French and US Banks Under Fire
French banks rose to become the fourth-largest home of fossil finance in 2020, even surpasseing their British neighbors to become Europe’s biggest backers of oil, gas and coal last year.
BNP Paribas provided $41 billion in fossil financing in 2020, powered largely by significant loans to supermajors. This constitutes the biggest absolute increase in fossil financing last year, despite the bank’s relatively strong policy commitments on unconventional oil and gas.
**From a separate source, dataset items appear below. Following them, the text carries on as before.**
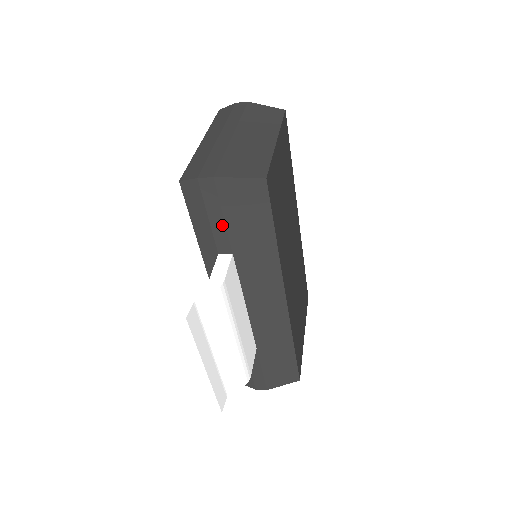
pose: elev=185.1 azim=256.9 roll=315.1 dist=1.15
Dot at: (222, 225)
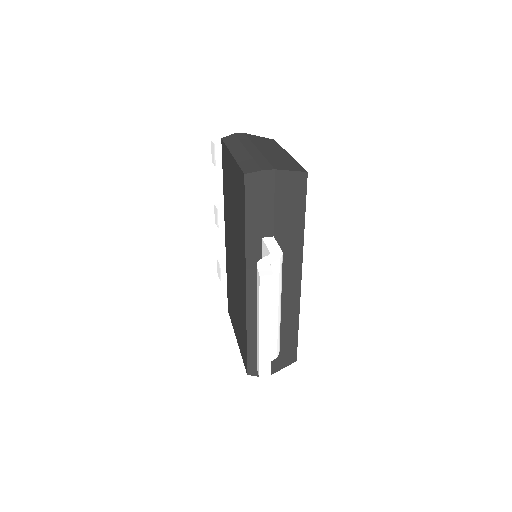
Dot at: (271, 211)
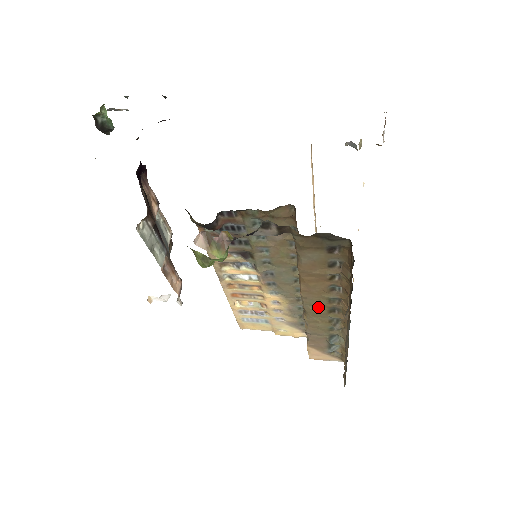
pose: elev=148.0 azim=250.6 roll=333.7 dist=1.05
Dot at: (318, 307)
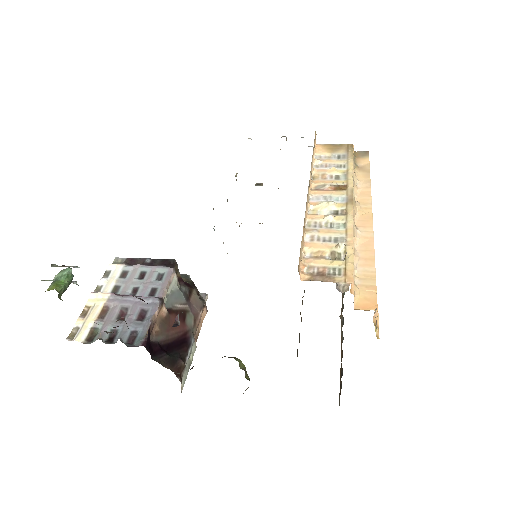
Dot at: occluded
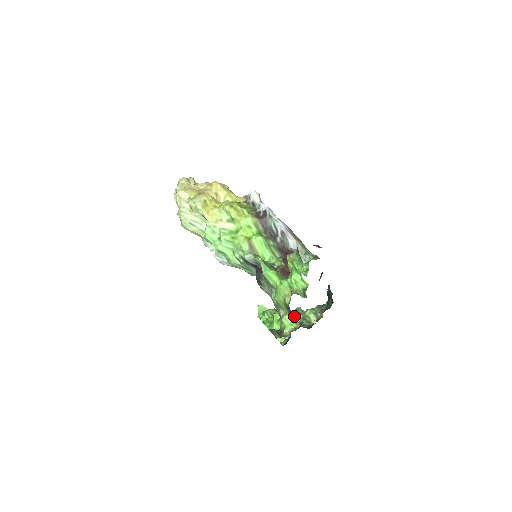
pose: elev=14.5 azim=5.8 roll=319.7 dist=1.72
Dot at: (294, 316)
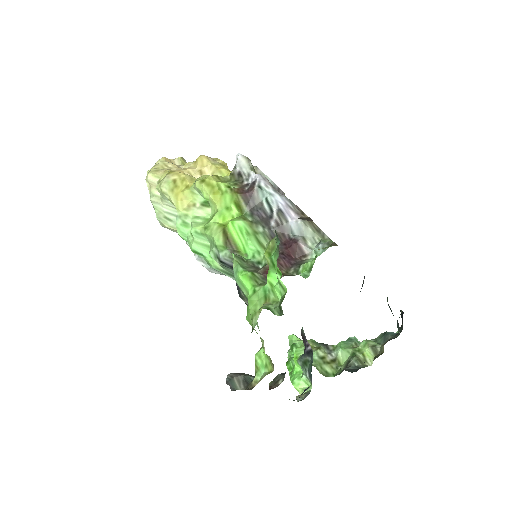
Dot at: (341, 351)
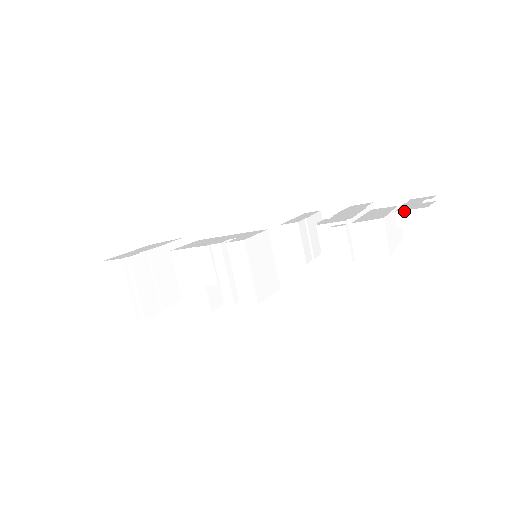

BNP Paribas was the EU’s worst fossil bank between 2016 and 2020, with Barclays taking top spot in the UK.
U.S.-based banks continue to be the largest global drivers of emissions in 2020, with JPMorgan Chase remaining the world’s worst fossil bank, with nearly $317bn of support to fossil fuels between 2016 and 2020. Chinese and Japanese banks’ fossil fuel policies were also sorely lacking, with MUFG and the Bank of China topping the polluting leaderboard in each country.
Hollowness of net-zero commitments exposed
The report highlights the growing gulf between banks’ net-zero and Paris-aligned commitments, and the reality of their financing. 17 of the 60 banks have recently pledged to achieve “net zero” financed emissions. But despite some improvements regarding direct project-related financing, our analysis shows that for many of the world’s worst funders of fossil fuels, these plans so far are dangerously weak, half-baked, or vague.
While financing for tar sands continued a downward trend, decreasing by 27% in 2020 to $16 billion, coal mining financing actually increased slightly in 2020 to $25.4 billion; this is 25% higher than in 2016. Banks’ financing for fracked oil and gas fell by 8% and remains dominated by US banks. Bank finance for the 30 largest LNG companies was higher in 2020 than in any other year since the Paris Agreement, at $28.8 billion, reflecting a misguided notion that gas serves as a transition fuel.
The report’s demands
Banks’ most urgent task in fighting climate change is to end support for the expansion of fossil fuels and commit to a 1.5°C-aligned phase-out of fossil fuel financing. The reports’ authors say that banks must adopt meaningful 2021 action plans and replace distant net-zero promises with meaningful policies enacting zero tolerance for fossil fuel developers.
Ahead of COP26 in Glasgow, it is also crucial that countries account for the role their banks play in driving emissions. In France, the government should act and mandate banks to adopt exit policies for non-conventional oil and gas.